Trois faiblesses ressortent. D’abord, les modalités d’authentification des conseillers Cap emploi donnant accès au système d’information n’étaient pas jugées assez robustes. Ensuite, la journalisation est décrite comme insuffisante pour détecter des comportements anormaux, autrement dit, même quand l’accès dévie, les signaux n’étaient pas assez visibles ou exploitables. Enfin, les habilitations des comptes Cap emploi étaient définies trop largement, permettant d’accéder aux données de personnes qui n’étaient pas accompagnées par ces conseillers. Ce choix a mécaniquement accru le volume d’informations accessibles aux attaquants après l’usurpation, transformant un compte compromis en point d’observation étendu.
Pour fixer la sanction, la formation restreinte retient plusieurs éléments, la méconnaissance de principes essentiels de sécurité, le nombre de personnes concernées, ainsi que le volume et la sensibilité des données traitées. Elle souligne aussi un point aggravant sur le plan de la gouvernance, la plupart des mesures adéquates avaient été identifiées en amont dans les analyses d’impact, sans être effectivement mises en œuvre. Résultat, une amende de 5 millions d’euros est prononcée, assortie d’une injonction, France Travail doit justifier des correctifs selon un calendrier précis. En cas de retard, une astreinte de 5 000 euros par jour s’applique.

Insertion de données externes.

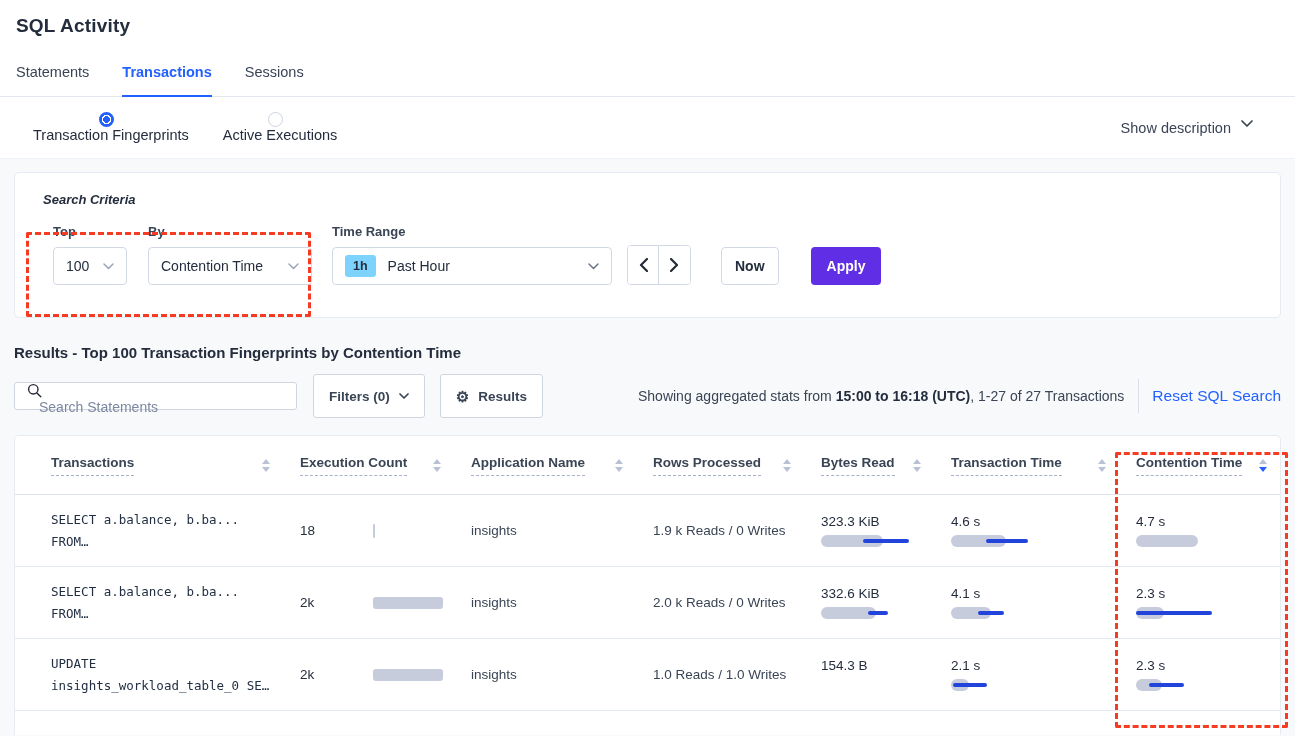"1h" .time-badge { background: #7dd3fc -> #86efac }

Le dossier rappelle aussi le statut de l’organisme, France Travail est un établissement public national à caractère administratif, financé principalement par les cotisations sociales, ce qui modifie le plafond applicable. Pour un manquement à la sécurité, le maximum ne peut dépasser 10 millions d’euros. Les amendes, qu’elles visent le public ou le privé, sont recouvrées par le Trésor public et reversées au budget de l’État. Enfin, la CNIL précise sa place vis-à-vis des plaignants, elle traite les plaintes, contrôle, sanctionne, mais n’indemnise pas. Les personnes peuvent déposer plainte auprès de la police ou de la gendarmerie.
Dans cette affaire, l’attaque vise d’abord les réflexes humains, puis transforme l’accès en levier de collecte, une mécanique typique du cyber-renseignement.